■ Your instructions: If a line in the data holds "highway", copy that line out in full.

Dataset excerpts
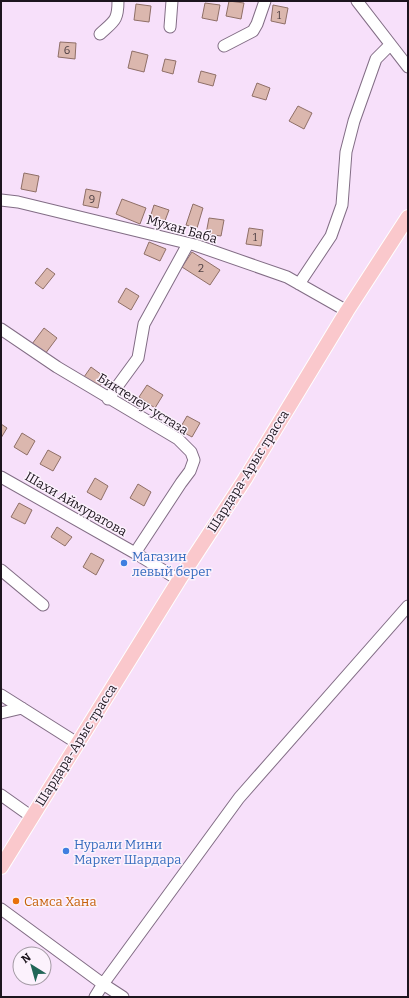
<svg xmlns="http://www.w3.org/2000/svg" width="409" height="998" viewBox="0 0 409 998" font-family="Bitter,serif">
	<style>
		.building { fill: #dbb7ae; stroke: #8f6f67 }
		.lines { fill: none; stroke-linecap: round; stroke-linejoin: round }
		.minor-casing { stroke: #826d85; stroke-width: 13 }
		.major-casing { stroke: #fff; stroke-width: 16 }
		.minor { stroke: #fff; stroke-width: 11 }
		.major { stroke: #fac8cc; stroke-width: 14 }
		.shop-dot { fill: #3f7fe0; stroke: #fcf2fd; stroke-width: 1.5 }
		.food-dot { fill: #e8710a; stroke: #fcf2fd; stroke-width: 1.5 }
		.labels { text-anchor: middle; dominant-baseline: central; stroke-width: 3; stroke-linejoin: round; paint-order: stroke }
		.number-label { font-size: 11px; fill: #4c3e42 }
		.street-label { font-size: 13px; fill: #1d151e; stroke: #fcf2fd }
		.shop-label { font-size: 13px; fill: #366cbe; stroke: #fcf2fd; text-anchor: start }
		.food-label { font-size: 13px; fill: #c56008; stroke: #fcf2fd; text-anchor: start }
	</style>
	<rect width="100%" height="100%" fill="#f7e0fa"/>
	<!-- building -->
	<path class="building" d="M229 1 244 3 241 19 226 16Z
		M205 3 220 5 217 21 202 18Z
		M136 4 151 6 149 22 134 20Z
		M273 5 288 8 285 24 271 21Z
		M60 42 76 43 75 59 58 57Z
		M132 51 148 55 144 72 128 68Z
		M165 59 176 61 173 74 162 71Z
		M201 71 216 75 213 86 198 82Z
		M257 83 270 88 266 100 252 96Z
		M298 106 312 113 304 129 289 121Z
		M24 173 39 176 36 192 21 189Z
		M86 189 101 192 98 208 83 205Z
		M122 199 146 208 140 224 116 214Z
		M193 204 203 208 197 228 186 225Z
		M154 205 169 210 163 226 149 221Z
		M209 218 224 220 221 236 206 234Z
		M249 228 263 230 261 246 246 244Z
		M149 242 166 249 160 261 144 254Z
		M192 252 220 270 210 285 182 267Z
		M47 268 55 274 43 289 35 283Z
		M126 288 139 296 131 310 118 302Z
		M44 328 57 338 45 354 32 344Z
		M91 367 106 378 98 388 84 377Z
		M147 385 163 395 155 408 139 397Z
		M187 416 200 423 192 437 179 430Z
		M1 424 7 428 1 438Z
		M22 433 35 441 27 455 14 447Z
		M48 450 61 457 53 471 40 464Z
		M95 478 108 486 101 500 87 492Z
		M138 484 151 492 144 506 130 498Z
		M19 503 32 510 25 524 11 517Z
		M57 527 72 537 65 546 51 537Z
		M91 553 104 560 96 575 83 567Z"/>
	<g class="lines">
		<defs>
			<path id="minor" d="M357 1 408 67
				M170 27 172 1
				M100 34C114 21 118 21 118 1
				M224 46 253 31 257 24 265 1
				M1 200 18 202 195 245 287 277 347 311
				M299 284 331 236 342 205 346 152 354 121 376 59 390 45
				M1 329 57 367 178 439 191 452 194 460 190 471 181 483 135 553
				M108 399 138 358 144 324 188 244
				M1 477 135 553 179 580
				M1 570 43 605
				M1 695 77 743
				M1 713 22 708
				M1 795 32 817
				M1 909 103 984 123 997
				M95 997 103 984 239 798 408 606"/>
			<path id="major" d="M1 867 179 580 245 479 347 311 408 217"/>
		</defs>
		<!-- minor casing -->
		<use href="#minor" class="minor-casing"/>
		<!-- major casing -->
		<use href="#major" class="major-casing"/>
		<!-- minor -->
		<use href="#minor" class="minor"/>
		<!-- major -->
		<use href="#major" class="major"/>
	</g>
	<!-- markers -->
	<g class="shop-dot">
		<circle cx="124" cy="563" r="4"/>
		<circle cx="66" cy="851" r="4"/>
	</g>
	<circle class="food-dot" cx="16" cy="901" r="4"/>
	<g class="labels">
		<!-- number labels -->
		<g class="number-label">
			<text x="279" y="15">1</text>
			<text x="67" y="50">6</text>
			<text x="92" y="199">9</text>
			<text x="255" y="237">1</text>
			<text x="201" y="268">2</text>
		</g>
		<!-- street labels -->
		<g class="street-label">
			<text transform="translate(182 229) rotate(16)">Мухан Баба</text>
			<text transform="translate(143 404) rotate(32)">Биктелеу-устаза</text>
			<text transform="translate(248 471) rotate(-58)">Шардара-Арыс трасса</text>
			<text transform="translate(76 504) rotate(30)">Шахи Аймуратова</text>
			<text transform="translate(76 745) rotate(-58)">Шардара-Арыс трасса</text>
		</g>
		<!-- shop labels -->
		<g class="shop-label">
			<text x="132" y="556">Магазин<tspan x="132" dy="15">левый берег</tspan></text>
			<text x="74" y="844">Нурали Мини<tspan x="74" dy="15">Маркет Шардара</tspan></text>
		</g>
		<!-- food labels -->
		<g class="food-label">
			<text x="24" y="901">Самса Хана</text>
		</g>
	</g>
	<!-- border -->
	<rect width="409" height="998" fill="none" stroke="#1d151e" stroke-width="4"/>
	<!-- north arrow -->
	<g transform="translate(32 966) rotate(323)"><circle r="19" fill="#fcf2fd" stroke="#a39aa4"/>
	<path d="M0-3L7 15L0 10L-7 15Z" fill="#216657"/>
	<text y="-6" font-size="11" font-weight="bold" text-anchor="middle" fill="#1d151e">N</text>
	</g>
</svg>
--
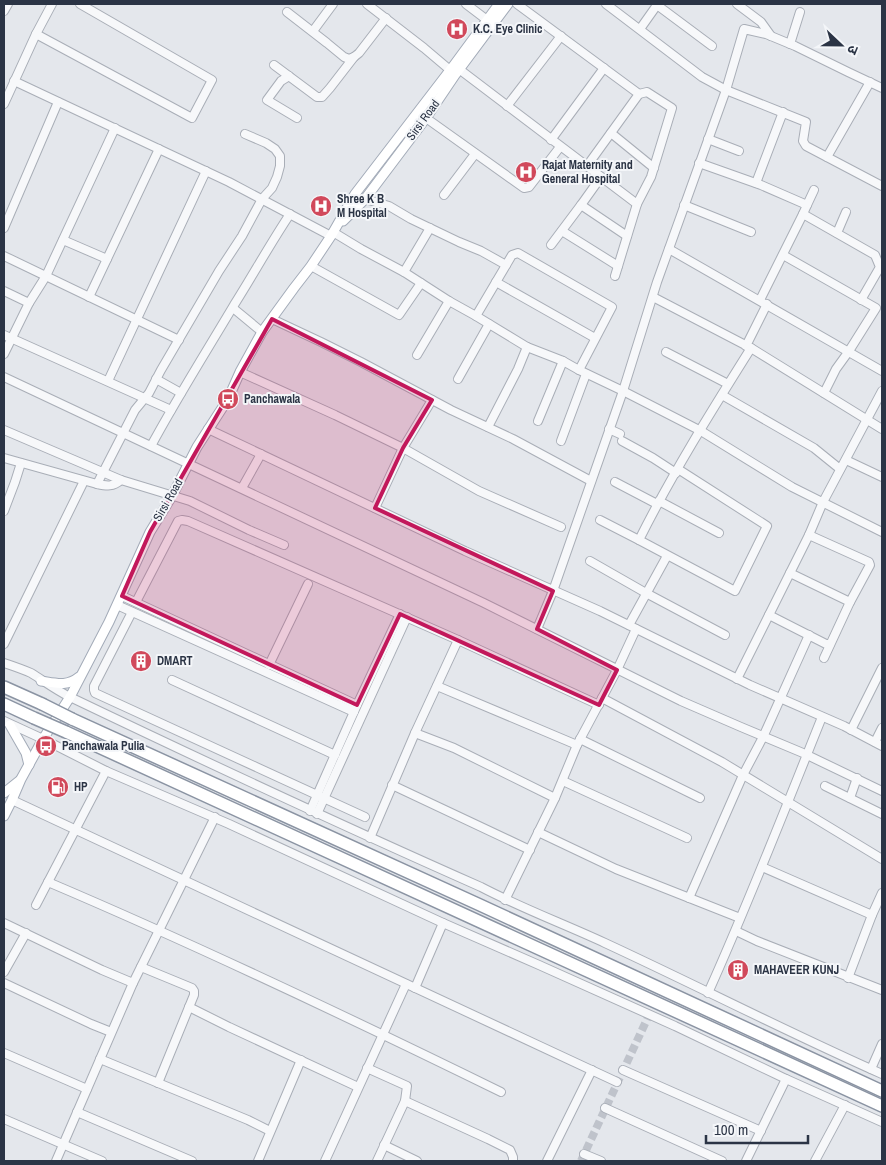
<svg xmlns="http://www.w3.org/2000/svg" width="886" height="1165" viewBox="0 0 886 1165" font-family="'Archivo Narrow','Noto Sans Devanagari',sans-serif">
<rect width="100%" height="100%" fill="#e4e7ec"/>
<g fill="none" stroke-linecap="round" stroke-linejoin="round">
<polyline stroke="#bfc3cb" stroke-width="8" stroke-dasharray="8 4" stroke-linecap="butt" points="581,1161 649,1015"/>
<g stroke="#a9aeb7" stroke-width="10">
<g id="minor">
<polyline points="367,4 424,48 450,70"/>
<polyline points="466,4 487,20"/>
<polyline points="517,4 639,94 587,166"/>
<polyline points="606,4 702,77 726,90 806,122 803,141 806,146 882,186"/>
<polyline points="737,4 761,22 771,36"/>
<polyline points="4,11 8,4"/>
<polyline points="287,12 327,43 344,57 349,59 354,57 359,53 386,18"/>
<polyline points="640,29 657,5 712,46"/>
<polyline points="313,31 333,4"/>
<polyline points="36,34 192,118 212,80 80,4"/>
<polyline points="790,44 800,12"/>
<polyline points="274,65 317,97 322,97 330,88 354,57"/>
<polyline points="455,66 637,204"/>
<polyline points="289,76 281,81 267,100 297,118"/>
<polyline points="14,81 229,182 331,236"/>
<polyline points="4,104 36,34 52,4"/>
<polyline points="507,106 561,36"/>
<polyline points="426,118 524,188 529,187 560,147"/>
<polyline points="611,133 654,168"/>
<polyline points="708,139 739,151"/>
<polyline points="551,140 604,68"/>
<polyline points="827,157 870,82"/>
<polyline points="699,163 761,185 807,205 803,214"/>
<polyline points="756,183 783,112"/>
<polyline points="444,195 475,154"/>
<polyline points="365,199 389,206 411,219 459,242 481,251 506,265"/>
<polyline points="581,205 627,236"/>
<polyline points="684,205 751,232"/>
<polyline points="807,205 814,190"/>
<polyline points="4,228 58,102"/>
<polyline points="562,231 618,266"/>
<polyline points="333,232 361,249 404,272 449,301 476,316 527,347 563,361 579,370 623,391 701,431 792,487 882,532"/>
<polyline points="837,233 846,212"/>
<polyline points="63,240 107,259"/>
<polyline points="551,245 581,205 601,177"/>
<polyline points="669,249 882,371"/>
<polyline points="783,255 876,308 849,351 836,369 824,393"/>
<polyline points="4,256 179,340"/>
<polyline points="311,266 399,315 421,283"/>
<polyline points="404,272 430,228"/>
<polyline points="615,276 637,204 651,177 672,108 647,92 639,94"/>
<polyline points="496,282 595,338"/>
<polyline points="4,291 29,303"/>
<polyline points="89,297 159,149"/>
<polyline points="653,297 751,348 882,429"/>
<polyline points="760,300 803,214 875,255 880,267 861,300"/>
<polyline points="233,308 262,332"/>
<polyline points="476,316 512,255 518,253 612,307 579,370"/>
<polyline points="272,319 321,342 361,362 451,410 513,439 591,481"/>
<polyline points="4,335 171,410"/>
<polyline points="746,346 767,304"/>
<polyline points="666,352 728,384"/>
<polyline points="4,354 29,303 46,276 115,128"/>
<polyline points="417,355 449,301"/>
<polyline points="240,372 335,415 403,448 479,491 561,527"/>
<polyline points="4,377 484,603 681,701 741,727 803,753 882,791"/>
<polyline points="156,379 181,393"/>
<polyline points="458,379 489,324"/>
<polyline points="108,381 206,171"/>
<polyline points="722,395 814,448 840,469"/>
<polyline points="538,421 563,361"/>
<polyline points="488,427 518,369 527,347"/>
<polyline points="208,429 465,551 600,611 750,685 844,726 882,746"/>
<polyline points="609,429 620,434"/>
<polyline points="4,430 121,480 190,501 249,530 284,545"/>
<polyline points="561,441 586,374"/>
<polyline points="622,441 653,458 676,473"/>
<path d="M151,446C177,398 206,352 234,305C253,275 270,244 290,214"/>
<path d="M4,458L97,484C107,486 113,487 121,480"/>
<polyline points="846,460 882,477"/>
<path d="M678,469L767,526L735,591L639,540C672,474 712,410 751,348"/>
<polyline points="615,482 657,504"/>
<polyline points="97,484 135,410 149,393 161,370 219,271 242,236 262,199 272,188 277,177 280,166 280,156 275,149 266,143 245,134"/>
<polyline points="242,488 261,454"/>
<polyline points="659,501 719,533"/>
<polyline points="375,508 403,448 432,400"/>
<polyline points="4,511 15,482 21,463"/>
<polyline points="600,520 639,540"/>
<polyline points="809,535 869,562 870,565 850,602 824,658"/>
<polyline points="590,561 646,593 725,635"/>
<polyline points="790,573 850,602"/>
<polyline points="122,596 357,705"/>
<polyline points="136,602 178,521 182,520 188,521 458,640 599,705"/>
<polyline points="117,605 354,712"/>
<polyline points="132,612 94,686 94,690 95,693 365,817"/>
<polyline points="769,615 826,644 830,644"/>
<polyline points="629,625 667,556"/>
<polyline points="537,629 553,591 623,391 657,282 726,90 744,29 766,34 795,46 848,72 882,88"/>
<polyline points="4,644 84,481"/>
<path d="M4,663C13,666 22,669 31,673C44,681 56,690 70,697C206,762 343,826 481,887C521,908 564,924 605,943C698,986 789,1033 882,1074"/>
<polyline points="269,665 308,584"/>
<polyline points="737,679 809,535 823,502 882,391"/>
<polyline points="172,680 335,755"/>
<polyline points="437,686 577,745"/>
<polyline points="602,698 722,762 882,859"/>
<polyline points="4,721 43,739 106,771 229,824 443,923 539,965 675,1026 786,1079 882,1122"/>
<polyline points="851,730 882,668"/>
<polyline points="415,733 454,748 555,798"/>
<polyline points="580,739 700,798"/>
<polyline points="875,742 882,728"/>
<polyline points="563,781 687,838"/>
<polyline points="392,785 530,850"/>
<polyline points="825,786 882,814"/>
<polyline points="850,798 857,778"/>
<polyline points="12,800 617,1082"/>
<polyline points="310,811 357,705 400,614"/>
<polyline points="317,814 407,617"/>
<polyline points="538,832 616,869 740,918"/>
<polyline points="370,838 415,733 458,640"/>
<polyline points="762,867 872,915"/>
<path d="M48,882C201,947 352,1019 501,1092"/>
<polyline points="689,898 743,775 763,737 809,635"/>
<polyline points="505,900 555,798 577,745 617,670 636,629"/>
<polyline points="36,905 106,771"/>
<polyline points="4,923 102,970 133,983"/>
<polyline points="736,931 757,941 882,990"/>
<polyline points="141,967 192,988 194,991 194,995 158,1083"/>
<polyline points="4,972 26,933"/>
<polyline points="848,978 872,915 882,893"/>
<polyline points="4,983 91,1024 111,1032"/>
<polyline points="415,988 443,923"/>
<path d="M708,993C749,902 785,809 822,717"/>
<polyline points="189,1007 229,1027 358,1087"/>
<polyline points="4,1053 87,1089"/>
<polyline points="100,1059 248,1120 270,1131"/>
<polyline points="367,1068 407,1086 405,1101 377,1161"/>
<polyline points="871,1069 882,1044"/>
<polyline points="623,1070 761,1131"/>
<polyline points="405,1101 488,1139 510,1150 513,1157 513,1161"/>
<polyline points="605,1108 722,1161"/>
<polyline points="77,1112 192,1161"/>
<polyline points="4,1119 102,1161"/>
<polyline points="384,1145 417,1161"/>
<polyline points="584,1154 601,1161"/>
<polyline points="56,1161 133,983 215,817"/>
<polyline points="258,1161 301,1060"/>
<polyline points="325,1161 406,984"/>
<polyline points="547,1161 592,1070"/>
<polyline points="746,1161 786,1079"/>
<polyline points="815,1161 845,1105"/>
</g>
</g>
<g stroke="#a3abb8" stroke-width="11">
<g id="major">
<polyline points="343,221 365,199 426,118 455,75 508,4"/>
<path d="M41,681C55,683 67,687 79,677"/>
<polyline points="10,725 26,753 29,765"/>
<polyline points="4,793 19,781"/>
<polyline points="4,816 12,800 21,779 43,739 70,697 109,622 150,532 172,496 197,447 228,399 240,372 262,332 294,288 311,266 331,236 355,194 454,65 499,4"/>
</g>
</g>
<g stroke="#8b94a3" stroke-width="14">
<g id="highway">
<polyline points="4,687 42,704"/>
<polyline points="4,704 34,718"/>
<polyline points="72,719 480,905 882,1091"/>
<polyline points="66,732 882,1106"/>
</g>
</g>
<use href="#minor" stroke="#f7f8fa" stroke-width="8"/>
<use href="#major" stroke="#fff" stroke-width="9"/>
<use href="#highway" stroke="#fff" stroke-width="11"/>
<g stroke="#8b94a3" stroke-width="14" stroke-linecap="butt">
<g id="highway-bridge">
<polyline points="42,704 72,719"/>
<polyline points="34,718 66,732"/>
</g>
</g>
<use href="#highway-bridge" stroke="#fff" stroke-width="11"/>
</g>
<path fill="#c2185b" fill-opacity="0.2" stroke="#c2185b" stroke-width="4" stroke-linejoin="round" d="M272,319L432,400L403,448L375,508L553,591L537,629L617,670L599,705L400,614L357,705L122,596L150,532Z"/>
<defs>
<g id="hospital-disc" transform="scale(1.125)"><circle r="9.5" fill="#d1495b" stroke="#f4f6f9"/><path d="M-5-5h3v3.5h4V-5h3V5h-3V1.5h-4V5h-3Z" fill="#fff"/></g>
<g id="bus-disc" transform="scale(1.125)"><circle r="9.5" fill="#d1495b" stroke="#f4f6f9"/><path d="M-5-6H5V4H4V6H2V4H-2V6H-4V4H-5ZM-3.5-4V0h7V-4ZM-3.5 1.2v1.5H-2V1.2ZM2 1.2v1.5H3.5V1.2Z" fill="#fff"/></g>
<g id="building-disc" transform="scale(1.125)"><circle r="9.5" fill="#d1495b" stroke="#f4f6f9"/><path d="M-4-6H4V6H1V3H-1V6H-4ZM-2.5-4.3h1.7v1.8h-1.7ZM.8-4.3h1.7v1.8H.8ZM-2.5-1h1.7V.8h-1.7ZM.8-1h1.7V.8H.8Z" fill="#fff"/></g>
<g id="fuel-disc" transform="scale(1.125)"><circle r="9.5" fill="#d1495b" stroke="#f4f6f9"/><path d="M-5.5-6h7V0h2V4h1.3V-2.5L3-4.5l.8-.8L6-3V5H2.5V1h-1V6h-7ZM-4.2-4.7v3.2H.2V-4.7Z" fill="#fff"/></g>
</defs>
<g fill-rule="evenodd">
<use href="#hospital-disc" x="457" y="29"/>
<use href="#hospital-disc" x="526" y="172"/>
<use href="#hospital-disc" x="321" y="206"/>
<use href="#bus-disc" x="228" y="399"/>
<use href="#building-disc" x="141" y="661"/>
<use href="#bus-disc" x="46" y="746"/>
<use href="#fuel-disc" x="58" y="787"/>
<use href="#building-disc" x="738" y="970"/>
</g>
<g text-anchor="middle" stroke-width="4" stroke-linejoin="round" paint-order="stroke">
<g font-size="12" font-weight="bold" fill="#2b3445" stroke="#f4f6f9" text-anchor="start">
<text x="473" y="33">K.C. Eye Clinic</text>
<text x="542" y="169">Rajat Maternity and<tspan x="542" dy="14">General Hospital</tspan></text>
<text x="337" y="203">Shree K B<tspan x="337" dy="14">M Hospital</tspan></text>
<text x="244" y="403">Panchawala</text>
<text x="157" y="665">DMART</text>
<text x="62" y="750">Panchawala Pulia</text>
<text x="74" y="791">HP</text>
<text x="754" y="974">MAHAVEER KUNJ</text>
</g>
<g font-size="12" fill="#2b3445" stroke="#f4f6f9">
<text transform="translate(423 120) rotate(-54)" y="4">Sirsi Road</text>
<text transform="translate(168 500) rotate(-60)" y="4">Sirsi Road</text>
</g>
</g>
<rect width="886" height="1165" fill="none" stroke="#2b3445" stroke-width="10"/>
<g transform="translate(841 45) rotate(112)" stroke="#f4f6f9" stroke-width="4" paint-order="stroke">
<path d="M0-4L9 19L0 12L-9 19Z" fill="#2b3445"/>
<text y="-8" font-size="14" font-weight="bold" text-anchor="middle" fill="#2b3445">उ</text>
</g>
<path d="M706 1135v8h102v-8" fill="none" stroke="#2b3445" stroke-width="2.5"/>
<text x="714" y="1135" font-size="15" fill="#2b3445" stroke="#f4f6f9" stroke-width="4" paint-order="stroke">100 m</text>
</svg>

■ Solution to this task:
<g id="highway">
<use href="#highway" stroke="#fff" stroke-width="11"/>
<g id="highway-bridge">
<use href="#highway-bridge" stroke="#fff" stroke-width="11"/>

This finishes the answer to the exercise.